En ese contexto, el Acuerdo Nacional impulsado por el gobierno federal representa un reconocimiento político de fondo: el Estado ha perdido presencia efectiva en lo cotidiano. El llamado de la presidenta Claudia Sheinbaum a reducir la extorsión en un año no es menor. Coloca el problema en el centro de la agenda y, sobre todo, traslada la presión a los gobiernos estatales y municipales, donde este delito se reproduce con mayor facilidad.

El endurecimiento de penas —que ahora pueden alcanzar hasta 42 años de prisión— busca recuperar el efecto disuasivo de la ley. Sin embargo, la experiencia mexicana demuestra que la severidad penal, por sí sola, no modifica conductas criminales si no va acompañada de investigación sólida y sentencias firmes. El problema no ha sido la falta de castigo en el papel, sino la escasa probabilidad de que ese castigo se concrete.

Uno de los elementos más relevantes del acuerdo es el énfasis en la inteligencia financiera. La extorsión es, ante todo, un negocio. Se sostiene por flujos constantes de dinero que financian otras actividades delictivas. En ese sentido, detenciones como la de Edgar N, alias “El Limones”, en la región de la Laguna, señalado como operador financiero de redes de extorsión, marcan un giro estratégico: atacar las estructuras económicas, no solo a los ejecutores visibles. Golpear el dinero no erradica el delito, pero sí altera su capacidad de operación y expansión.
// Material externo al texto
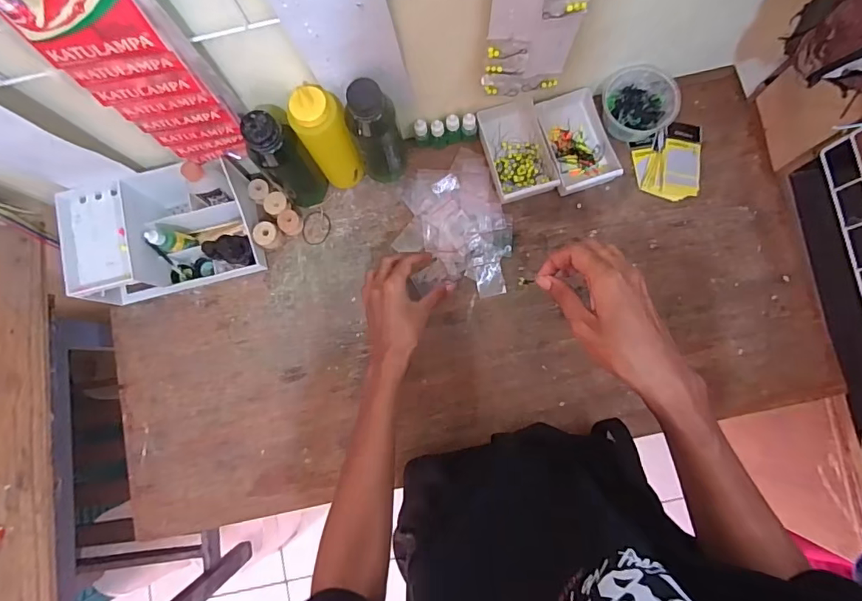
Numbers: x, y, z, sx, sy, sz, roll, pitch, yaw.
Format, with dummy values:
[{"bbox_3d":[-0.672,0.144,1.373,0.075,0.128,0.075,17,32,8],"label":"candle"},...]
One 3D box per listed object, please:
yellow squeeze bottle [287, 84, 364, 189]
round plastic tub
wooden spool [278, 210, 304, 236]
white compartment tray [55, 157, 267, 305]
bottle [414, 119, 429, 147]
[{"bbox_3d":[-0.130,-0.205,0.619,0.059,0.192,0.046,-25,81,-1],"label":"yellow squeeze bottle"},{"bbox_3d":[0.295,-0.279,0.669,0.091,0.043,0.090,0,82,3],"label":"round plastic tub"},{"bbox_3d":[-0.204,-0.112,0.693,0.033,0.024,0.033,0,82,3],"label":"wooden spool"},{"bbox_3d":[-0.369,-0.099,0.655,0.231,0.121,0.154,-13,81,1],"label":"white compartment tray"},{"bbox_3d":[-0.014,-0.243,0.690,0.018,0.055,0.022,-10,81,1],"label":"bottle"}]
No obstante, el mayor desafío del acuerdo no está en los operativos ni en las capturas, sino en la denuncia. Mientras denunciar una extorsión siga implicando riesgo, exposición o desconfianza hacia la autoridad, el delito conservará su ventaja. El éxito de la estrategia dependerá de la capacidad del Estado para garantizar anonimato, protección y seguimiento real a las víctimas. Sin ese componente, cualquier política será incompleta.

La extorsión también tiene un impacto económico subestimado. Afecta principalmente a pequeños y medianos negocios, distorsiona precios, fomenta la informalidad y expulsa inversiones locales. Es un impuesto criminal que no aparece en los presupuestos, pero que erosiona el desarrollo regional. Combatirla no es solo una tarea de seguridad, sino una condición para la gobernabilidad económica.

El Acuerdo Nacional contra la Extorsión es, en el fondo, una prueba de coherencia estatal. Exige coordinación interinstitucional, voluntad política sostenida y resultados medibles más allá de comunicados. Si fracasa, reforzará la percepción de un Estado incapaz de proteger lo básico. Si avanza, aunque sea de manera gradual, podría marcar un punto de inflexión en la relación entre autoridad y ciudadanía.

La extorsión no se combate desde el discurso, sino desde la recuperación de la vida cotidiana. Ahí donde hoy manda el miedo, el Estado se está jugando algo más que una estrategia: se está jugando la confianza social.